> **Activity**: Please copy out the records below word for word, everything from the line containing "Wisuda ke VIII" down to and including the line containing "Pročitajte više". Leave the pictures out of your copy.

> **Provided data**:
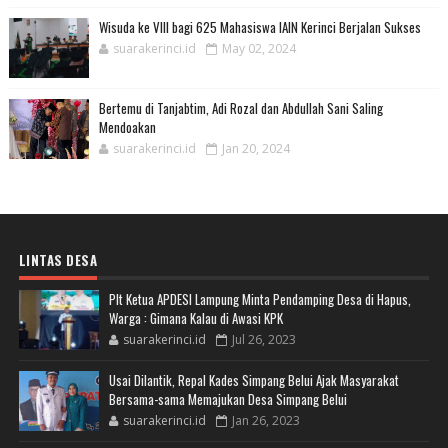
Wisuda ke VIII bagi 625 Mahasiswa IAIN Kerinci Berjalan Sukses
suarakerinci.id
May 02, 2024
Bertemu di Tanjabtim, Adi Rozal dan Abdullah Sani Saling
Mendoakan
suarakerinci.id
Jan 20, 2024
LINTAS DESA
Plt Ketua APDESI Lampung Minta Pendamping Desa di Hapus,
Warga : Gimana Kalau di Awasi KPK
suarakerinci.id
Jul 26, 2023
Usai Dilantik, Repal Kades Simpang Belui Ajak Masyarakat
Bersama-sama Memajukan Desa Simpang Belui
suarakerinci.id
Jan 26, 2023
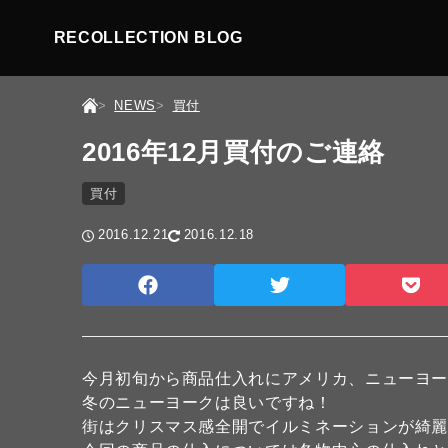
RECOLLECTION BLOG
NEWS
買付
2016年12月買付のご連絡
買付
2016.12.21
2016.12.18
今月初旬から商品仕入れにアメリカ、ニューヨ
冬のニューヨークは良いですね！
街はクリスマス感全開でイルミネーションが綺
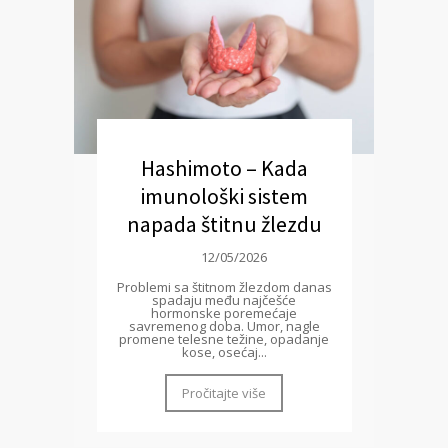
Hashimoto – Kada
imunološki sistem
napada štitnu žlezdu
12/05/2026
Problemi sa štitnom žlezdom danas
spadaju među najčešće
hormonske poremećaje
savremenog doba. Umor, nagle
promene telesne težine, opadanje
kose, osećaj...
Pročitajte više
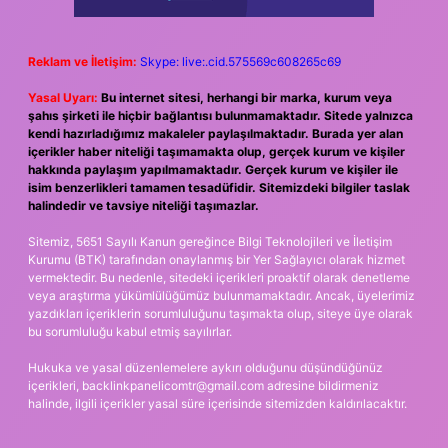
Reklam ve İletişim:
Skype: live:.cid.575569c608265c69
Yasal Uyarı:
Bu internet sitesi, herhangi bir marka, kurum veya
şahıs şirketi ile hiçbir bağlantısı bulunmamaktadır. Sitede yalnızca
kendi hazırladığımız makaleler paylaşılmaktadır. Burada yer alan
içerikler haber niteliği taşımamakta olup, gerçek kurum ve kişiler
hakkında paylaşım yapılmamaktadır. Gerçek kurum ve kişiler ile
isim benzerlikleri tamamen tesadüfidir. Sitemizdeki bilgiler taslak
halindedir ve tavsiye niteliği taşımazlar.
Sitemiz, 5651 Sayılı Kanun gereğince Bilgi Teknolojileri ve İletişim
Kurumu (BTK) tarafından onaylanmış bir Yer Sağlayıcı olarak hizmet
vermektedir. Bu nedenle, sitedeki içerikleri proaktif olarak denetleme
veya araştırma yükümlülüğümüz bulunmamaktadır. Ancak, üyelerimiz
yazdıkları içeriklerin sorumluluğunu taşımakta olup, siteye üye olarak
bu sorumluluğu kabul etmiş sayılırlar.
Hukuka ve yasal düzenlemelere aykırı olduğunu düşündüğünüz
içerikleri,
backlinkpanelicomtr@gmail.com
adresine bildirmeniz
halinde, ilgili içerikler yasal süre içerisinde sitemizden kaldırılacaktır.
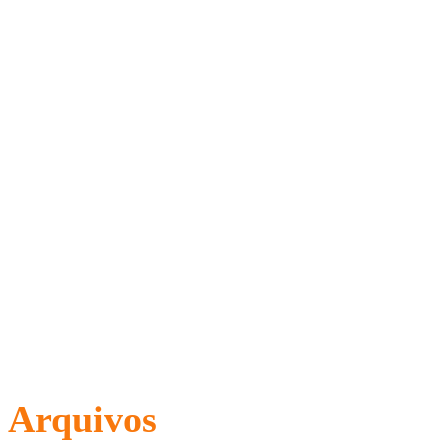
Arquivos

* * *

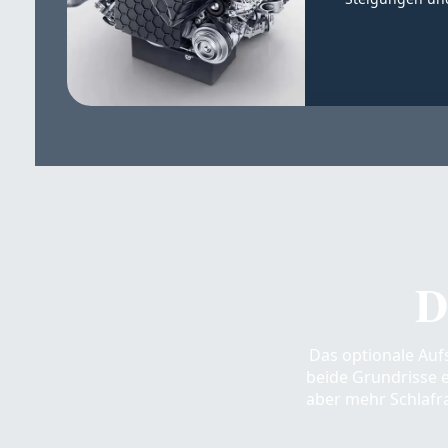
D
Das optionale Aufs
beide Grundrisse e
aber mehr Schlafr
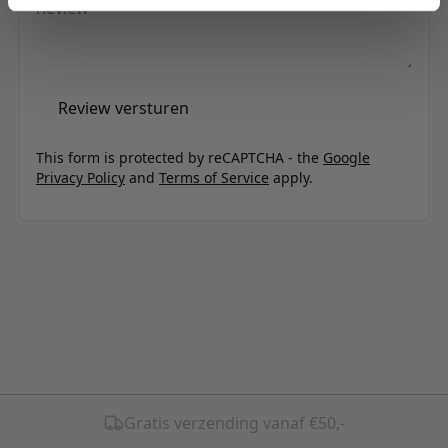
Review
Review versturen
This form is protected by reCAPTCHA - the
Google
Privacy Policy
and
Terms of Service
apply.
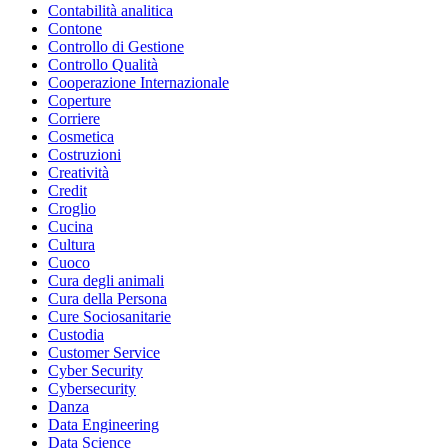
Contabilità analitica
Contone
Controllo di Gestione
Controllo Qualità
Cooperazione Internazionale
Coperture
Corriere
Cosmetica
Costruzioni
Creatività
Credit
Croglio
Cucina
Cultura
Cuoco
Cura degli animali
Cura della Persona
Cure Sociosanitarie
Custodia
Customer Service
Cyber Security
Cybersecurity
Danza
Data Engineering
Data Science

> **Solved problem**:
Wisuda ke VIII bagi 625 Mahasiswa IAIN Kerinci Berjalan Sukses
suarakerinci.id
May 02, 2024
Bertemu di Tanjabtim, Adi Rozal dan Abdullah Sani Saling
Mendoakan
suarakerinci.id
Jan 20, 2024
LINTAS DESA
Plt Ketua APDESI Lampung Minta Pendamping Desa di Hapus,
Warga : Gimana Kalau di Awasi KPK
suarakerinci.id
Jul 26, 2023
Usai Dilantik, Repal Kades Simpang Belui Ajak Masyarakat
Bersama-sama Memajukan Desa Simpang Belui
suarakerinci.id
Jan 26, 2023
RECOLLECTION BLOG
NEWS
買付
2016年12月買付のご連絡
買付
2016.12.21
2016.12.18
今月初旬から商品仕入れにアメリカ、ニューヨ
冬のニューヨークは良いですね！
街はクリスマス感全開でイルミネーションが綺
Hashimoto – Kada
imunološki sistem
napada štitnu žlezdu
12/05/2026
Problemi sa štitnom žlezdom danas
spadaju među najčešće
hormonske poremećaje
savremenog doba. Umor, nagle
promene telesne težine, opadanje
kose, osećaj...
Pročitajte više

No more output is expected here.